Yu Xian, Hou Zhongsheng, Polycarpou Marios M, Duan Li
IEEE Trans Neural Netw Learn Syst. 2021 Mar;32(3):1136-1148. doi: 10.1109/TNNLS.2020.2980588. Epub 2021 Mar 1.
This article considers the tracking control of unknown nonlinear nonaffine repetitive discrete-time multi-input multi-output systems. Two data-driven iterative learning control (ILC) schemes are designed based on two equivalent dynamic linearization data models of an unknown ideal learning controller, which exists theoretically in the iteration domain. The two control schemes provide ways of selecting learning controllers based on the complexity of the controlled nonlinear systems. The learning control gain matrixes of the two learning controllers are optimized through the steepest descent method using only the measured input-output data of the nonlinear systems. The proposed ILC approaches are pure data-driven since no model information of the controlled systems is involved. The stability and convergence of the proposed ILC approaches are rigorously analyzed under reasonable conditions. Numerical simulation and an experiment based on a Gantry-type linear motor drive system are conducted to verify the effectiveness of the proposed data-driven ILC approaches.

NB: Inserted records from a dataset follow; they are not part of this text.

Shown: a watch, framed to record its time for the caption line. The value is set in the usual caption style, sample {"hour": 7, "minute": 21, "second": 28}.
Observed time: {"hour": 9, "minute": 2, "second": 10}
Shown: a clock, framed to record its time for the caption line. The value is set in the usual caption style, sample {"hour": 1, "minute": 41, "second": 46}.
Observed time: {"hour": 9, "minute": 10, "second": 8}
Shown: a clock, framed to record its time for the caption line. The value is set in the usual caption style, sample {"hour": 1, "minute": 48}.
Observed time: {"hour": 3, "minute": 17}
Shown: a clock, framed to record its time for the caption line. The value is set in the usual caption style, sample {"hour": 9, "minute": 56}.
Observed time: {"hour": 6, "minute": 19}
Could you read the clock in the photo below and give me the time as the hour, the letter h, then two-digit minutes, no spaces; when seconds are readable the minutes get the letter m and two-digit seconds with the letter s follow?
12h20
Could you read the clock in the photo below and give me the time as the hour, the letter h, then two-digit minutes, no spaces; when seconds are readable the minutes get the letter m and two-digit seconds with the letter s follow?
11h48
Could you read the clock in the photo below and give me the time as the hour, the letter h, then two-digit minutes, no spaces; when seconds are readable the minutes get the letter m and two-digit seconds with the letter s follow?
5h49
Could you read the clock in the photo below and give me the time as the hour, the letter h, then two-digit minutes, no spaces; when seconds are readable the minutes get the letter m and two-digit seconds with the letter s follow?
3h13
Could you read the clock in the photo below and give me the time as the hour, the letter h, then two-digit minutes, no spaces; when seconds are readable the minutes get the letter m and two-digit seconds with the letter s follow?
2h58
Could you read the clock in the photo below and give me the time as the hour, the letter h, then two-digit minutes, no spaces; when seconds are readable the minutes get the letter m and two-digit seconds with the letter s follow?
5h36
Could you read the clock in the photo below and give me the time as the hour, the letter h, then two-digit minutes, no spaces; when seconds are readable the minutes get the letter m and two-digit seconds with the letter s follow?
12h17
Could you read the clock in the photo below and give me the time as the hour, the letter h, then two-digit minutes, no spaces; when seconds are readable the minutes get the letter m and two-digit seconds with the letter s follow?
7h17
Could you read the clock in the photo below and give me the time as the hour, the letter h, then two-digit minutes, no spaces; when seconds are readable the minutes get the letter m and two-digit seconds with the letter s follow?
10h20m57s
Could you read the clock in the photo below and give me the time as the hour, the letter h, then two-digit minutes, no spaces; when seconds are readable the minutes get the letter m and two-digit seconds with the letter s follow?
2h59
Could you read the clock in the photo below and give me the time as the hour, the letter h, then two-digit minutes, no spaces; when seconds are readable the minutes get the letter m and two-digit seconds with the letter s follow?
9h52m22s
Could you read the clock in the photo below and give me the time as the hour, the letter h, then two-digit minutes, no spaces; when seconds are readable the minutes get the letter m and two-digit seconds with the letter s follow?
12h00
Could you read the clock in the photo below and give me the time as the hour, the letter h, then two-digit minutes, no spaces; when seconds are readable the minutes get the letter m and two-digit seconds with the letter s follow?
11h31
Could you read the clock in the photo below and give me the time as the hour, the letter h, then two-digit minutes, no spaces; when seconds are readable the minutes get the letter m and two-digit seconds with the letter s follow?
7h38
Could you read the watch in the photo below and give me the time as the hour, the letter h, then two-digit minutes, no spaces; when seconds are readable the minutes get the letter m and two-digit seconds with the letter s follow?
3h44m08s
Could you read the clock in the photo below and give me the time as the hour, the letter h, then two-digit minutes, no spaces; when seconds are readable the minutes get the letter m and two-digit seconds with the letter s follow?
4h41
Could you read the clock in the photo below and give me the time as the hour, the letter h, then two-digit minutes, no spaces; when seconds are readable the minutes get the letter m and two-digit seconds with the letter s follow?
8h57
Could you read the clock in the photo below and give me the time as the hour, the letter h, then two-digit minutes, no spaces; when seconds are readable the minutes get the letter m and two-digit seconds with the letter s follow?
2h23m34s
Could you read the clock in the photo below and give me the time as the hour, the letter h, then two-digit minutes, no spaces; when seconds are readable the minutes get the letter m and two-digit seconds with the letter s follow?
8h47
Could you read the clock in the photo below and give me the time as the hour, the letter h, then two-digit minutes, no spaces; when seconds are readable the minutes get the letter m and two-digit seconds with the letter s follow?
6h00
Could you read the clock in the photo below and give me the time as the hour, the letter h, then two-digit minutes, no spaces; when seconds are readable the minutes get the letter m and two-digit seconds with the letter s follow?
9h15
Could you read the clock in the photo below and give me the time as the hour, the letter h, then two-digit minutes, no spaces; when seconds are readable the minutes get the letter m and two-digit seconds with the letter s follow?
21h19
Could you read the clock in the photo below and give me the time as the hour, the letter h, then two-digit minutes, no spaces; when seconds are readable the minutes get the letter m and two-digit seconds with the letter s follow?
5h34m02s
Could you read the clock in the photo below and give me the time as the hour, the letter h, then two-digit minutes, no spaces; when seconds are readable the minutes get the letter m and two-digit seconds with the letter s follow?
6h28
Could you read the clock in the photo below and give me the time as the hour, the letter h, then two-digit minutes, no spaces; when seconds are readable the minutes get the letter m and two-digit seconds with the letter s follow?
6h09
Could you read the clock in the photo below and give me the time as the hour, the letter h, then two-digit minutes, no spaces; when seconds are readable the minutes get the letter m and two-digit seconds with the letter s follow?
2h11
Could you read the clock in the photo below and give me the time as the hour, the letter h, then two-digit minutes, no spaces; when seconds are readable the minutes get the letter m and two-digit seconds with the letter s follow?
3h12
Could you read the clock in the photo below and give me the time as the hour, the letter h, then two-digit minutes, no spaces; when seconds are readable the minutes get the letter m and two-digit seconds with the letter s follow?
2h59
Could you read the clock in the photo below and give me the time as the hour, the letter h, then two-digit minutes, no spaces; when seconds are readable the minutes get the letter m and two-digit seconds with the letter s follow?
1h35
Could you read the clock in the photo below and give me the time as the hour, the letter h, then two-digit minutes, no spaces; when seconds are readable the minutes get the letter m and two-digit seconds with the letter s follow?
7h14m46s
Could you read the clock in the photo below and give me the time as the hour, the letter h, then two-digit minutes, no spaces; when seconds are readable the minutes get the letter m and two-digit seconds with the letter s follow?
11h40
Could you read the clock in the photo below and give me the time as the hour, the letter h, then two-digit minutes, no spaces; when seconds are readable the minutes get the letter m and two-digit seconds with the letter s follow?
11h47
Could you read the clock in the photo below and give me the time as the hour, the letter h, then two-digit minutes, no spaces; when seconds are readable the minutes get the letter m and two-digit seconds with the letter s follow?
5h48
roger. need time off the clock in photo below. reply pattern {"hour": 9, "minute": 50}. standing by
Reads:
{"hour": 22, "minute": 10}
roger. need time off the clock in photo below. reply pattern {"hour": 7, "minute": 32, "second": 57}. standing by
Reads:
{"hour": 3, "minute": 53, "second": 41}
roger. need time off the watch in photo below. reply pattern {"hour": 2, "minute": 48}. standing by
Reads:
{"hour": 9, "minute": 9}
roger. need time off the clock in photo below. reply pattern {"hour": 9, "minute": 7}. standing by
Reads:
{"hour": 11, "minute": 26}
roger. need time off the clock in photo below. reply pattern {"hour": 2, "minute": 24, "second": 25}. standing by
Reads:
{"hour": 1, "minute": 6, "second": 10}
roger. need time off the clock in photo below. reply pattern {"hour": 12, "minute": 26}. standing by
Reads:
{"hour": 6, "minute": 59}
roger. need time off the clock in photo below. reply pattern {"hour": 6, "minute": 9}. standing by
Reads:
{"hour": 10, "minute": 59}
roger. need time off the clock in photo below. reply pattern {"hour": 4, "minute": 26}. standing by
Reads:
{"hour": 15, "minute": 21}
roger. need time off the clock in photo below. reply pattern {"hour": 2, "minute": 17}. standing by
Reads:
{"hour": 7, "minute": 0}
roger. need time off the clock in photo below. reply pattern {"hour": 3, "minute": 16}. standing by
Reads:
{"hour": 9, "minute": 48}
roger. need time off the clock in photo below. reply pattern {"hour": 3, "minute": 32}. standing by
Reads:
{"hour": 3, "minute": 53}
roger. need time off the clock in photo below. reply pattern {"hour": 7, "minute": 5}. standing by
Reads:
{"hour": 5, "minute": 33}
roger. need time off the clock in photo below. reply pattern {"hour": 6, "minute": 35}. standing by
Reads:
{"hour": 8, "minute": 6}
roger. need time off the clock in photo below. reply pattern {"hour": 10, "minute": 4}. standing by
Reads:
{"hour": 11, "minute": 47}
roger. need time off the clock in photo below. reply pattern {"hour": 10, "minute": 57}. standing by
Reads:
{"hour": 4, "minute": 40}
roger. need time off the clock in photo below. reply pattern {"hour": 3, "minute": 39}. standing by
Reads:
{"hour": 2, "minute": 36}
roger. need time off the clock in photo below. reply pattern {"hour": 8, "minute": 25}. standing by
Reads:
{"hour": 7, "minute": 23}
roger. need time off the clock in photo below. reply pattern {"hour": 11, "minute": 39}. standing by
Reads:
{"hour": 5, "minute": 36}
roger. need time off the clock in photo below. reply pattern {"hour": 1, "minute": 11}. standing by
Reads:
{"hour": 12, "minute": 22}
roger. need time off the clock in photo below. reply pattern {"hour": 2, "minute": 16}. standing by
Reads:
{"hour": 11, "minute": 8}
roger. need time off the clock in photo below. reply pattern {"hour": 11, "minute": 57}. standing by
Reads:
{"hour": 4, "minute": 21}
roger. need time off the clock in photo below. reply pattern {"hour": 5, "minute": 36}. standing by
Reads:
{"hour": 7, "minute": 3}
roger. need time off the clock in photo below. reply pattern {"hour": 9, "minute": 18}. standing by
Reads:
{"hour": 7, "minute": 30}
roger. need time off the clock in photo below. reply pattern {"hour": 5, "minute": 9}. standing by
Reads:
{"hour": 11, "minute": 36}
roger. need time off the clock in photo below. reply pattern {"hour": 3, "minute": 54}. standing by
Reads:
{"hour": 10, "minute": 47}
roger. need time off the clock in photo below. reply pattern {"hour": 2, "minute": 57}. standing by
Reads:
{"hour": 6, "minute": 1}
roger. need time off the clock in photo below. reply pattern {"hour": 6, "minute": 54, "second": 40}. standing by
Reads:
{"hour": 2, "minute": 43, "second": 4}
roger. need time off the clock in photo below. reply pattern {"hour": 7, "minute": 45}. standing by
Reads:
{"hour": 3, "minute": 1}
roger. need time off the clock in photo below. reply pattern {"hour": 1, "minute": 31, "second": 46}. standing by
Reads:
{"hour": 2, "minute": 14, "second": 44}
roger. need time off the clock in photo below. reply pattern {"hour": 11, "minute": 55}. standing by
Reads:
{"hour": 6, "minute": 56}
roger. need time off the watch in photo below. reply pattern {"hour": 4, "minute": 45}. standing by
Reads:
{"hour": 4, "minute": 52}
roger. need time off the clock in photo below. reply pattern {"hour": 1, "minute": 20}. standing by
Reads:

本文考虑未知非线性非仿射重复离散时间多输入多输出系统的跟踪控制。基于未知理想学习控制器在迭代域中理论上存在的两个等效动态线性化数据模型,设计了两种数据驱动的迭代学习控制(ILC)方案。这两种控制方案提供了基于受控非线性系统的复杂性来选择学习控制器的方法。仅利用非线性系统的测量输入输出数据,通过最速下降法对两种学习控制器的学习控制增益矩阵进行优化。所提出的ILC方法是纯数据驱动的,因为不涉及受控系统的模型信息。在合理条件下严格分析了所提出的ILC方法的稳定性和收敛性。进行了数值仿真和基于龙门式直线电机驱动系统的实验,以验证所提出的数据驱动ILC方法的有效性。